The required output consists solely of the lines from the line containing "For every layout" through the end of the records, copied exactly.

○ ○ ○ ○ ○

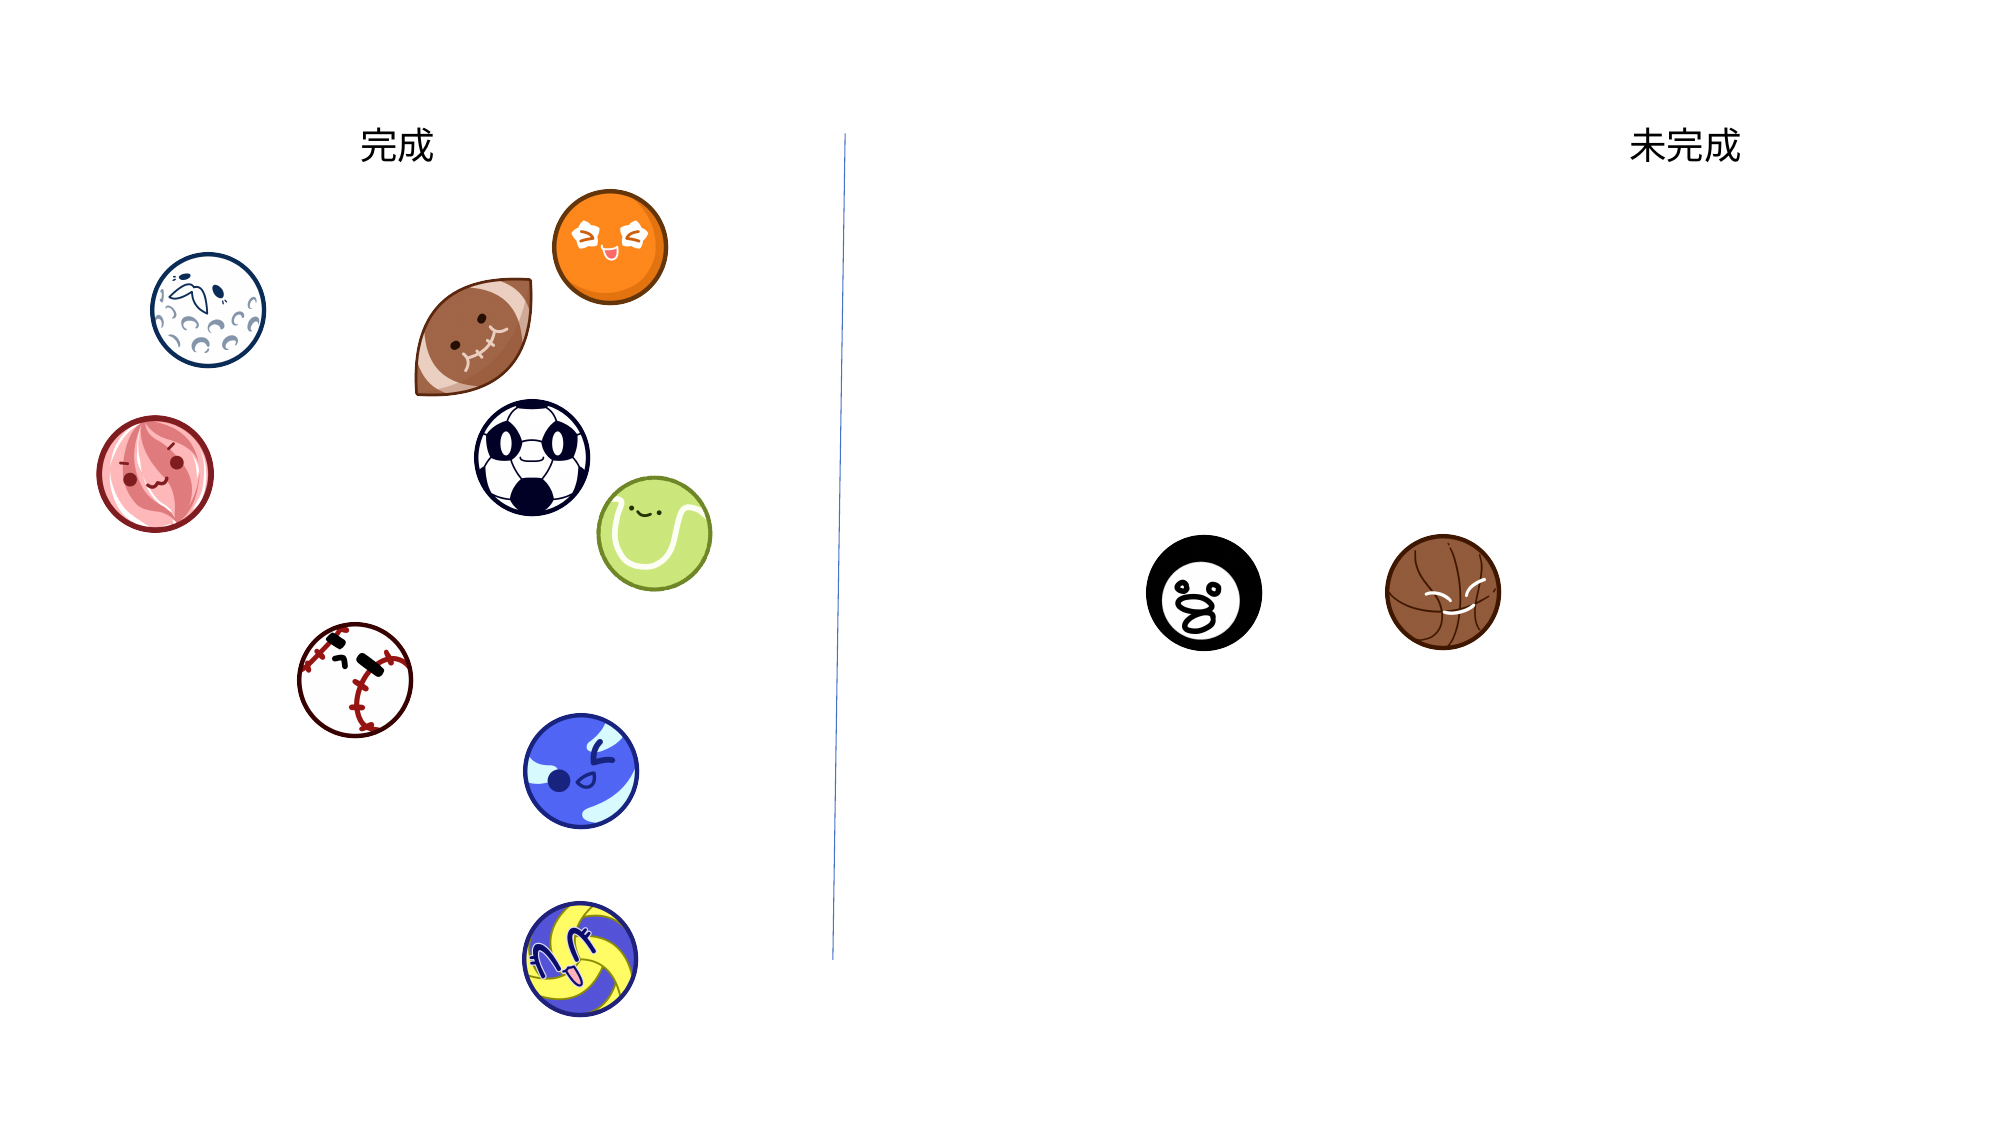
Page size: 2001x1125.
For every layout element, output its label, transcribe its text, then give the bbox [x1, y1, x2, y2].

picture [149, 251, 268, 370]
picture [414, 277, 533, 397]
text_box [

○ ○ ○ ○ ○

• Exercise output:
For every layout element, output its label, transcribe its text, then give the bbox [x1, y1, x2, y2].

picture [149, 251, 268, 370]
picture [414, 277, 533, 397]
text_box [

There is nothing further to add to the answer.